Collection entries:
===

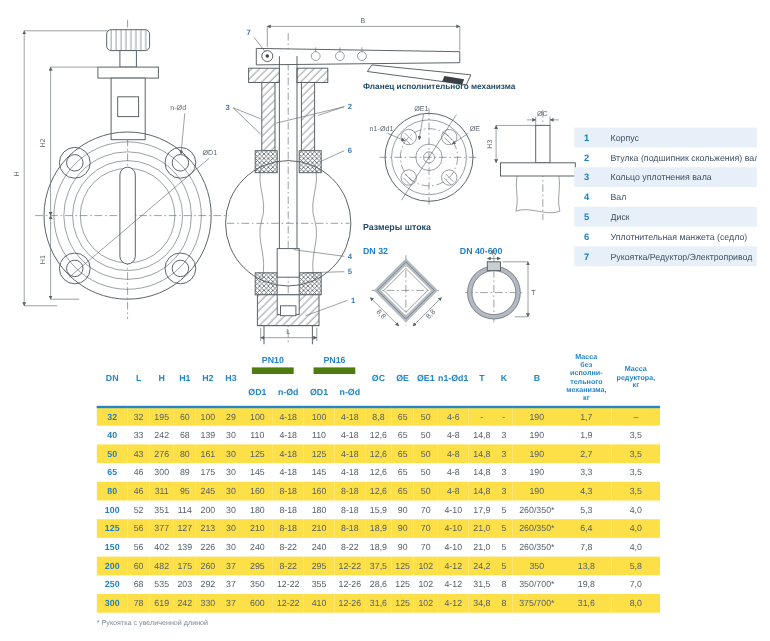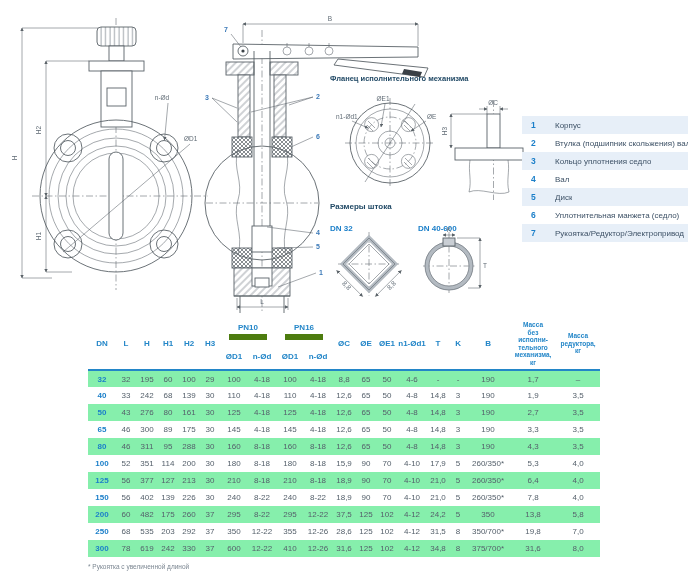--- a/index.html
+++ b/index.html
@@ -37,21 +37,21 @@
   
   .table-wrap{position:absolute;left:88px;top:318px;width:560px;}
   table.spec{border-collapse:collapse;table-layout:fixed;width:512px;}
   .spec th{color:#2386c8;font-weight:bold;font-size:8px;padding:1px 0;text-align:center;
            vertical-align:middle;}
   .spec thead{border-bottom:2px solid #2386c8;}
   .spec thead tr{height:26px;}
   .spec .pn span{display:inline-block;border-bottom:6px solid #4d7c0f;padding:0 9px 2px;}
   .spec th.mass{font-weight:bold;font-size:6.5px;line-height:7.5px;white-space:pre-line;}
   .spec tbody tr{height:17px;}
-  .spec tbody tr.shade{background:#86efac;}
+  .spec tbody tr.shade{background:#fde047;}
   .spec td{text-align:center;font-size:8px;color:#55606b;padding:0 1px;}
   .spec td.dn{color:#1b7fc9;font-weight:bold;}
   .footnote{margin-top:6px;font-size:6.5px;color:#7c8792;}
 </style>
 </head>
 <body>
 
 <div class="sheet">
 
   <svg class="dwg" width="700" height="314" viewBox="0 0 700 314">
@@ -272,21 +272,21 @@
       <div class="legend-row shade">
         <span class="lnum">1</span>
         <span class="llab">Корпус</span>
       </div>
       <div class="legend-row">
         <span class="lnum">2</span>
         <span class="llab">Втулка (подшипник скольжения) вала</span>
       </div>
       <div class="legend-row shade">
         <span class="lnum">3</span>
-        <span class="llab">Кольцо уплотнения седло</span>
+        <span class="llab">Кольцо уплотнения вала</span>
       </div>
       <div class="legend-row">
         <span class="lnum">4</span>
         <span class="llab">Вал</span>
       </div>
       <div class="legend-row shade">
         <span class="lnum">5</span>
         <span class="llab">Диск</span>
       </div>
       <div class="legend-row">
@@ -439,21 +439,21 @@
             <td>3</td>
             <td>190</td>
             <td>3,3</td>
             <td>3,5</td>
           </tr>
           <tr class="shade">
             <td class="dn">80</td>
             <td>46</td>
             <td>311</td>
             <td>95</td>
-            <td>288</td>
+            <td>245</td>
             <td>30</td>
             <td>160</td>
             <td>8-18</td>
             <td>160</td>
             <td>8-18</td>
             <td>12,6</td>
             <td>65</td>
             <td>50</td>
             <td>4-8</td>
             <td>14,8</td>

===

What the task requires | Please return the records as they stand, word for word, with no pictures.

Solution |
--- a/index.html
+++ b/index.html
@@ -37,21 +37,21 @@
   
   .table-wrap{position:absolute;left:88px;top:318px;width:560px;}
   table.spec{border-collapse:collapse;table-layout:fixed;width:512px;}
   .spec th{color:#2386c8;font-weight:bold;font-size:8px;padding:1px 0;text-align:center;
            vertical-align:middle;}
   .spec thead{border-bottom:2px solid #2386c8;}
   .spec thead tr{height:26px;}
   .spec .pn span{display:inline-block;border-bottom:6px solid #4d7c0f;padding:0 9px 2px;}
   .spec th.mass{font-weight:bold;font-size:6.5px;line-height:7.5px;white-space:pre-line;}
   .spec tbody tr{height:17px;}
-  .spec tbody tr.shade{background:#86efac;}
+  .spec tbody tr.shade{background:#fde047;}
   .spec td{text-align:center;font-size:8px;color:#55606b;padding:0 1px;}
   .spec td.dn{color:#1b7fc9;font-weight:bold;}
   .footnote{margin-top:6px;font-size:6.5px;color:#7c8792;}
 </style>
 </head>
 <body>
 
 <div class="sheet">
 
   <svg class="dwg" width="700" height="314" viewBox="0 0 700 314">
@@ -272,21 +272,21 @@
       <div class="legend-row shade">
         <span class="lnum">1</span>
         <span class="llab">Корпус</span>
       </div>
       <div class="legend-row">
         <span class="lnum">2</span>
         <span class="llab">Втулка (подшипник скольжения) вала</span>
       </div>
       <div class="legend-row shade">
         <span class="lnum">3</span>
-        <span class="llab">Кольцо уплотнения седло</span>
+        <span class="llab">Кольцо уплотнения вала</span>
       </div>
       <div class="legend-row">
         <span class="lnum">4</span>
         <span class="llab">Вал</span>
       </div>
       <div class="legend-row shade">
         <span class="lnum">5</span>
         <span class="llab">Диск</span>
       </div>
       <div class="legend-row">
@@ -439,21 +439,21 @@
             <td>3</td>
             <td>190</td>
             <td>3,3</td>
             <td>3,5</td>
           </tr>
           <tr class="shade">
             <td class="dn">80</td>
             <td>46</td>
             <td>311</td>
             <td>95</td>
-            <td>288</td>
+            <td>245</td>
             <td>30</td>
             <td>160</td>
             <td>8-18</td>
             <td>160</td>
             <td>8-18</td>
             <td>12,6</td>
             <td>65</td>
             <td>50</td>
             <td>4-8</td>
             <td>14,8</td>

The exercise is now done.